(Problem description):
Only the lines from the one containing "screen showing tent" to the end of the records belong in the output; print them exactly.

(The data)

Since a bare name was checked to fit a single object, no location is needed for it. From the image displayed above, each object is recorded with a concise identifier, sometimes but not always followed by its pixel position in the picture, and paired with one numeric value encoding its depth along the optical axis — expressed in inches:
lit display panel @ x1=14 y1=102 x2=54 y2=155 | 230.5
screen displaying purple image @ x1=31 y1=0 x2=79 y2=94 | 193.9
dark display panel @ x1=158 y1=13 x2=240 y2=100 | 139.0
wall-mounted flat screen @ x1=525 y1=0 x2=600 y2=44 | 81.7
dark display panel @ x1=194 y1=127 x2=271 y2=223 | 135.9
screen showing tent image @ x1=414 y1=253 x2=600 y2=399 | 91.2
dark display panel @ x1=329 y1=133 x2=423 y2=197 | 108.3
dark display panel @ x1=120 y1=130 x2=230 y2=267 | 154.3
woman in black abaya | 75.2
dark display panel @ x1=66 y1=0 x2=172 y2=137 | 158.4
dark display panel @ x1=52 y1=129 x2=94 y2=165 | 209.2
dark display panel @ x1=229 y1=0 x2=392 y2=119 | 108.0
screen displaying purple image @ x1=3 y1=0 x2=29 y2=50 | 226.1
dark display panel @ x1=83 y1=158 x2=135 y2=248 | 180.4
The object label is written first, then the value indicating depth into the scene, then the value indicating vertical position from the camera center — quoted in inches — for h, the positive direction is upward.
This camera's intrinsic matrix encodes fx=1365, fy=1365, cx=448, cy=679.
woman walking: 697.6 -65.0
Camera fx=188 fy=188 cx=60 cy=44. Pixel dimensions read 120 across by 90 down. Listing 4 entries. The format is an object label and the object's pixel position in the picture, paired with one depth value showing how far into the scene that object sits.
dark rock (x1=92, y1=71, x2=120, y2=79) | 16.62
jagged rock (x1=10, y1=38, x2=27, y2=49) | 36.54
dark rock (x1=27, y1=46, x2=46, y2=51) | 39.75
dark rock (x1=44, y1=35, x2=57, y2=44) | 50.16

(End The data)

(Response area):
screen showing tent image @ x1=414 y1=253 x2=600 y2=399 | 91.2
dark display panel @ x1=329 y1=133 x2=423 y2=197 | 108.3
dark display panel @ x1=120 y1=130 x2=230 y2=267 | 154.3
woman in black abaya | 75.2
dark display panel @ x1=66 y1=0 x2=172 y2=137 | 158.4
dark display panel @ x1=52 y1=129 x2=94 y2=165 | 209.2
dark display panel @ x1=229 y1=0 x2=392 y2=119 | 108.0
screen displaying purple image @ x1=3 y1=0 x2=29 y2=50 | 226.1
dark display panel @ x1=83 y1=158 x2=135 y2=248 | 180.4
The object label is written first, then the value indicating depth into the scene, then the value indicating vertical position from the camera center — quoted in inches — for h, the positive direction is upward.
This camera's intrinsic matrix encodes fx=1365, fy=1365, cx=448, cy=679.
woman walking: 697.6 -65.0
Camera fx=188 fy=188 cx=60 cy=44. Pixel dimensions read 120 across by 90 down. Listing 4 entries. The format is an object label and the object's pixel position in the picture, paired with one depth value showing how far into the scene that object sits.
dark rock (x1=92, y1=71, x2=120, y2=79) | 16.62
jagged rock (x1=10, y1=38, x2=27, y2=49) | 36.54
dark rock (x1=27, y1=46, x2=46, y2=51) | 39.75
dark rock (x1=44, y1=35, x2=57, y2=44) | 50.16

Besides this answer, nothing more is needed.